• EXERCISE: Return the stretch from the line with "Die Türkei verurteilt" through the line with "6 месяцев 2 недели" in the data below, character for character, skipping all pictures.

Data excerpts

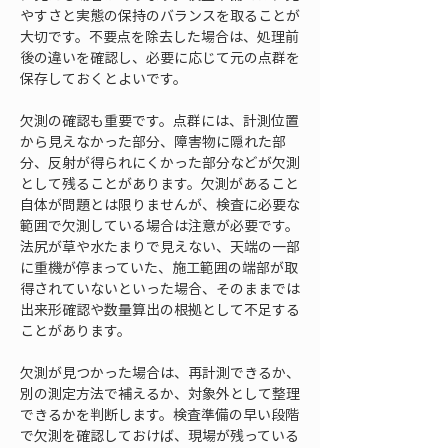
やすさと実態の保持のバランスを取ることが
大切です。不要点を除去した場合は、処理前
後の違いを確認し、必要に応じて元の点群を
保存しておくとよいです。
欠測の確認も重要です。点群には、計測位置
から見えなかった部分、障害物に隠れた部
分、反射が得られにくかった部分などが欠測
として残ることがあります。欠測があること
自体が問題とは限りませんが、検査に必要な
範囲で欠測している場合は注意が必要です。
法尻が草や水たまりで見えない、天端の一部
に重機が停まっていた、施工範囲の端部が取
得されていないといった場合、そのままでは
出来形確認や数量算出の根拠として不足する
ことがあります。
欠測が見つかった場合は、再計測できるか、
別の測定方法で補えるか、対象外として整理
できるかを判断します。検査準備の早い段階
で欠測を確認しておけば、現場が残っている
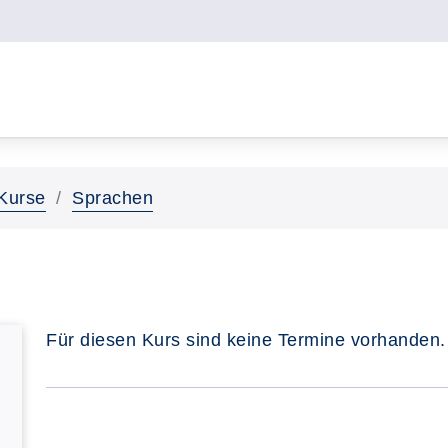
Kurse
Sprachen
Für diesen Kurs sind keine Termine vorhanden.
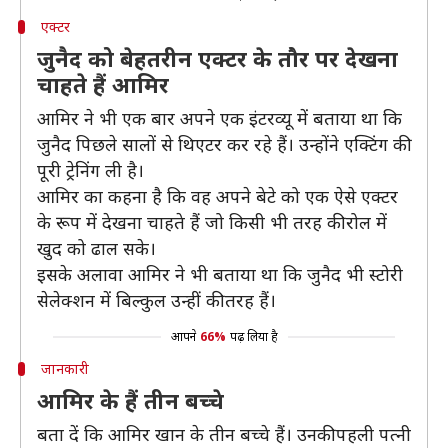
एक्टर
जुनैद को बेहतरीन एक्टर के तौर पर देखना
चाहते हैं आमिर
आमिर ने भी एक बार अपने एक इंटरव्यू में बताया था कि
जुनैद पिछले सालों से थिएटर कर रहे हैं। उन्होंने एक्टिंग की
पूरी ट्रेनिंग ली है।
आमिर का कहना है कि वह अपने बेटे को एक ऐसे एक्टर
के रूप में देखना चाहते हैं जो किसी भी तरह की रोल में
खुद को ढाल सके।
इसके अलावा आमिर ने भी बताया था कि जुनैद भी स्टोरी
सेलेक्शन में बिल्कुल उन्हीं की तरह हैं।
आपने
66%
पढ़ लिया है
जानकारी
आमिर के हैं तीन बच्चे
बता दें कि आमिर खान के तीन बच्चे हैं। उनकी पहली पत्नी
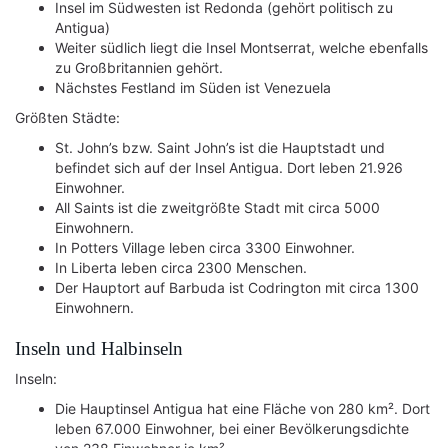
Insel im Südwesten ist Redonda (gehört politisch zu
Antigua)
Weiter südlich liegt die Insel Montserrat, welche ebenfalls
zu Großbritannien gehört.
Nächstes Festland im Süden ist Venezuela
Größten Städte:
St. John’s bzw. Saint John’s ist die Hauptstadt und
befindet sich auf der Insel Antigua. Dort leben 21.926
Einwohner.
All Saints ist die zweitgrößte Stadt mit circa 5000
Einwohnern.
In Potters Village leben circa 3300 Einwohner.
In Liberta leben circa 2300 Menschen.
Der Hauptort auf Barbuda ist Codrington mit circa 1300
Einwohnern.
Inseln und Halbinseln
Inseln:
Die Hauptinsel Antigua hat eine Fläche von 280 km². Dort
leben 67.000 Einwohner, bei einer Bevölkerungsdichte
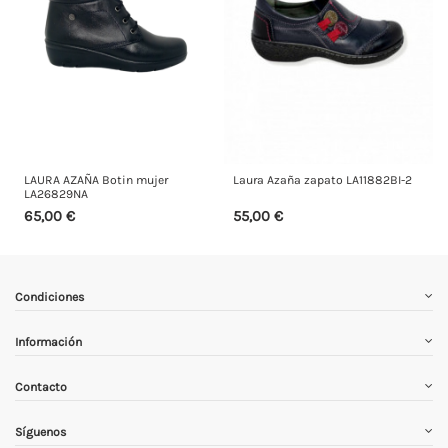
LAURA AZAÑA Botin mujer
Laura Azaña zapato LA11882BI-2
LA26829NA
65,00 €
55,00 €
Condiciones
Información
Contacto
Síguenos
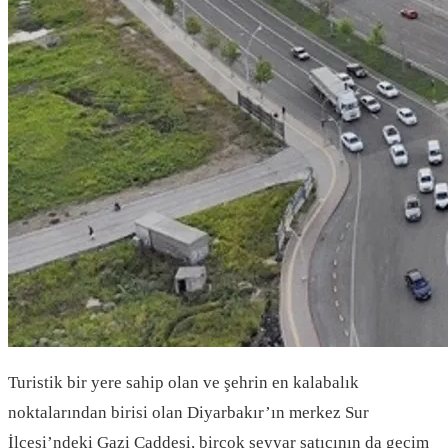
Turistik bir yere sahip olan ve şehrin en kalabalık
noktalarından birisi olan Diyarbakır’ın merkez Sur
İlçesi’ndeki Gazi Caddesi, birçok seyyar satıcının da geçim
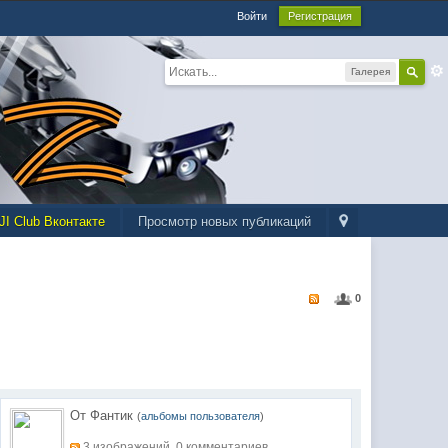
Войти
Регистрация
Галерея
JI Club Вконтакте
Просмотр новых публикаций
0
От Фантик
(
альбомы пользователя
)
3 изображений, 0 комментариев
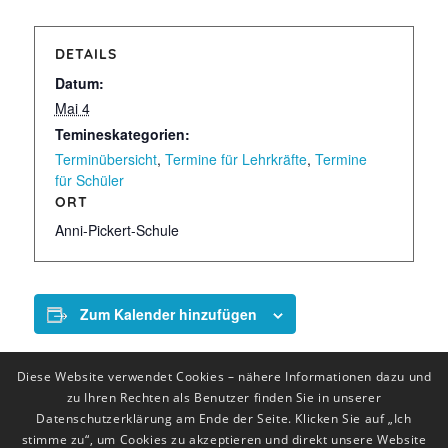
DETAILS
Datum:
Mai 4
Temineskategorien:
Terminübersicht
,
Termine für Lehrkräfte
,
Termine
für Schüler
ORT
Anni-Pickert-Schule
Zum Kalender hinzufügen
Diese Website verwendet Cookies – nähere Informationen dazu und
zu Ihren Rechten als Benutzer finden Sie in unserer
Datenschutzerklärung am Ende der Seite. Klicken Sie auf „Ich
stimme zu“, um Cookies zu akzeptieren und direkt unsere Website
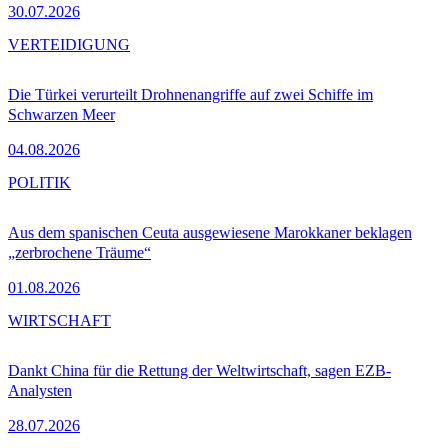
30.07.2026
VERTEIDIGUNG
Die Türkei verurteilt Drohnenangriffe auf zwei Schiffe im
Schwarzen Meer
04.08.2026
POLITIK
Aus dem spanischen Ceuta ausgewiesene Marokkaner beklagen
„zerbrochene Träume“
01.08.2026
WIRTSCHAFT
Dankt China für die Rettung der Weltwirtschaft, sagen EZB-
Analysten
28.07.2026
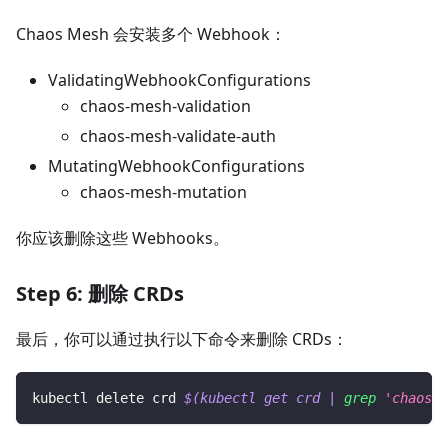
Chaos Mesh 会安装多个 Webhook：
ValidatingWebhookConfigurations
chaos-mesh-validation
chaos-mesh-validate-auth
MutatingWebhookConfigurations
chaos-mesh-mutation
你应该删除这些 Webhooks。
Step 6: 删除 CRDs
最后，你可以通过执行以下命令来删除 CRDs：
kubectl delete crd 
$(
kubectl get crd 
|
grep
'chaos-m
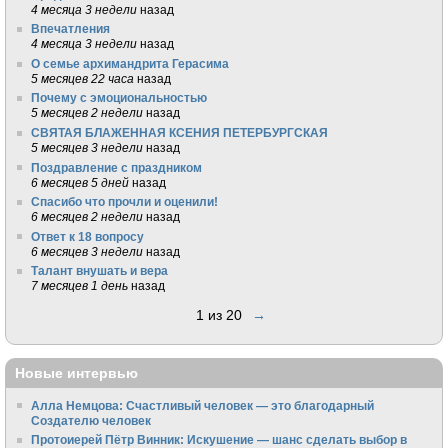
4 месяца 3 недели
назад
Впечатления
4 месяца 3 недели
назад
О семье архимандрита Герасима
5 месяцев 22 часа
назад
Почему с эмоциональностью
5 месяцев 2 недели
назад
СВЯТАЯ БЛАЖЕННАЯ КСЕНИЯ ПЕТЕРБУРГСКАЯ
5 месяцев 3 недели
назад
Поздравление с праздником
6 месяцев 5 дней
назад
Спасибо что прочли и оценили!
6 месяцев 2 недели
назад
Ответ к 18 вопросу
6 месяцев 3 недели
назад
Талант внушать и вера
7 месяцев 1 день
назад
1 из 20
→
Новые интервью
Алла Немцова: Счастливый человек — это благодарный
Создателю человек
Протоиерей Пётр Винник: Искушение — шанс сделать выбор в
--
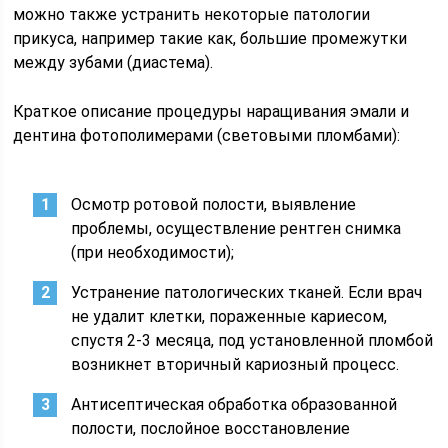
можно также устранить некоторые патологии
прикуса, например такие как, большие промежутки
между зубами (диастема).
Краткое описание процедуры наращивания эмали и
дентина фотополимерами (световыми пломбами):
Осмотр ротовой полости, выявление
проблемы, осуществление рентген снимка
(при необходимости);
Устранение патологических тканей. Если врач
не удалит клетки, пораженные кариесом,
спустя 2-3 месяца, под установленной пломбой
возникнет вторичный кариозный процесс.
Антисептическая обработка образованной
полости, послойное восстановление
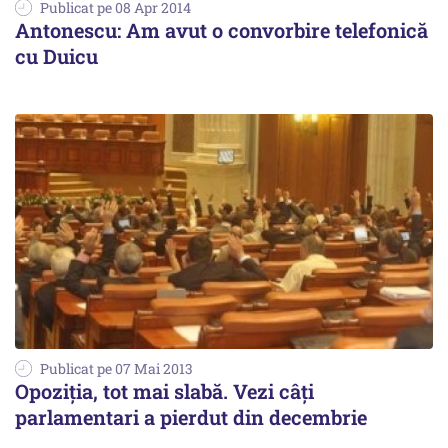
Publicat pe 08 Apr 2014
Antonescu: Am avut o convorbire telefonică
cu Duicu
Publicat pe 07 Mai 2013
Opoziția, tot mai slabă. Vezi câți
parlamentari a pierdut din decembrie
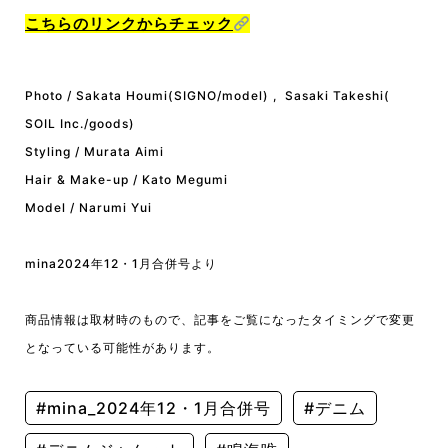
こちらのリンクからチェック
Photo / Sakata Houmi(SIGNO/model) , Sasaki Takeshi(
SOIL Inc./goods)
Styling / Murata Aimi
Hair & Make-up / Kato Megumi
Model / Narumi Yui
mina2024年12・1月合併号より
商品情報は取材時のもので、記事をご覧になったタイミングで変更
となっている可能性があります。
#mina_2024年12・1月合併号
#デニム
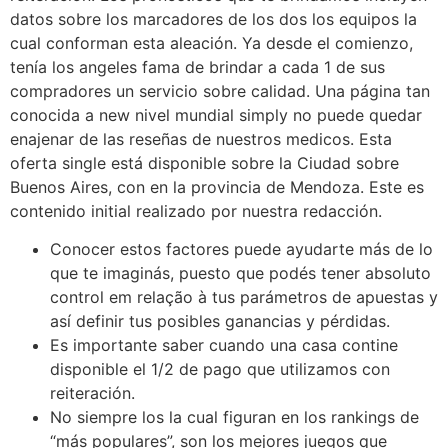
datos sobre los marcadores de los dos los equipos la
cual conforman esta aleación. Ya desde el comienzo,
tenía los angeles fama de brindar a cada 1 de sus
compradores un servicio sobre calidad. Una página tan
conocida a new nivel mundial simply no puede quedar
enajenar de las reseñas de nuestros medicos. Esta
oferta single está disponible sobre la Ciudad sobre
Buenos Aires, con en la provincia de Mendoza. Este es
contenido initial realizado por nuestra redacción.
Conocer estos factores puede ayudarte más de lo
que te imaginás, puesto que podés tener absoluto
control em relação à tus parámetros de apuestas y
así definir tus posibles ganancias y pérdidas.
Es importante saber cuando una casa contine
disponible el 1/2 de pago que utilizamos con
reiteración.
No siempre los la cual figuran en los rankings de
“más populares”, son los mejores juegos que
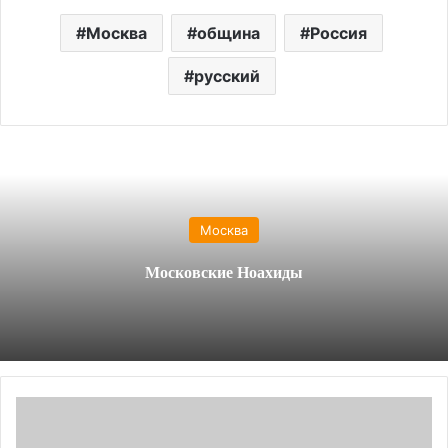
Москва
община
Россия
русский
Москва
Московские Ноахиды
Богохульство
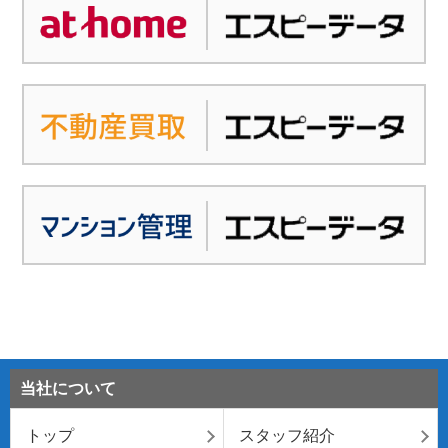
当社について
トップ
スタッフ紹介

• RESPONSE AREA:
Die Türkei verurteilt Drohnenangriffe auf zwei Schiffe im
Schwarzen Meer
04.08.2026
POLITIK
Aus dem spanischen Ceuta ausgewiesene Marokkaner beklagen
„zerbrochene Träume“
01.08.2026
WIRTSCHAFT
Dankt China für die Rettung der Weltwirtschaft, sagen EZB-
Analysten
28.07.2026
Chaos Mesh 会安装多个 Webhook：
ValidatingWebhookConfigurations
chaos-mesh-validation
chaos-mesh-validate-auth
MutatingWebhookConfigurations
chaos-mesh-mutation
你应该删除这些 Webhooks。
Step 6: 删除 CRDs
最后，你可以通过执行以下命令来删除 CRDs：
kubectl delete crd 
$(
kubectl get crd 
|
grep
'chaos-m
4 месяца 3 недели
назад
Впечатления
4 месяца 3 недели
назад
О семье архимандрита Герасима
5 месяцев 22 часа
назад
Почему с эмоциональностью
5 месяцев 2 недели
назад
СВЯТАЯ БЛАЖЕННАЯ КСЕНИЯ ПЕТЕРБУРГСКАЯ
5 месяцев 3 недели
назад
Поздравление с праздником
6 месяцев 5 дней
назад
Спасибо что прочли и оценили!
6 месяцев 2 недели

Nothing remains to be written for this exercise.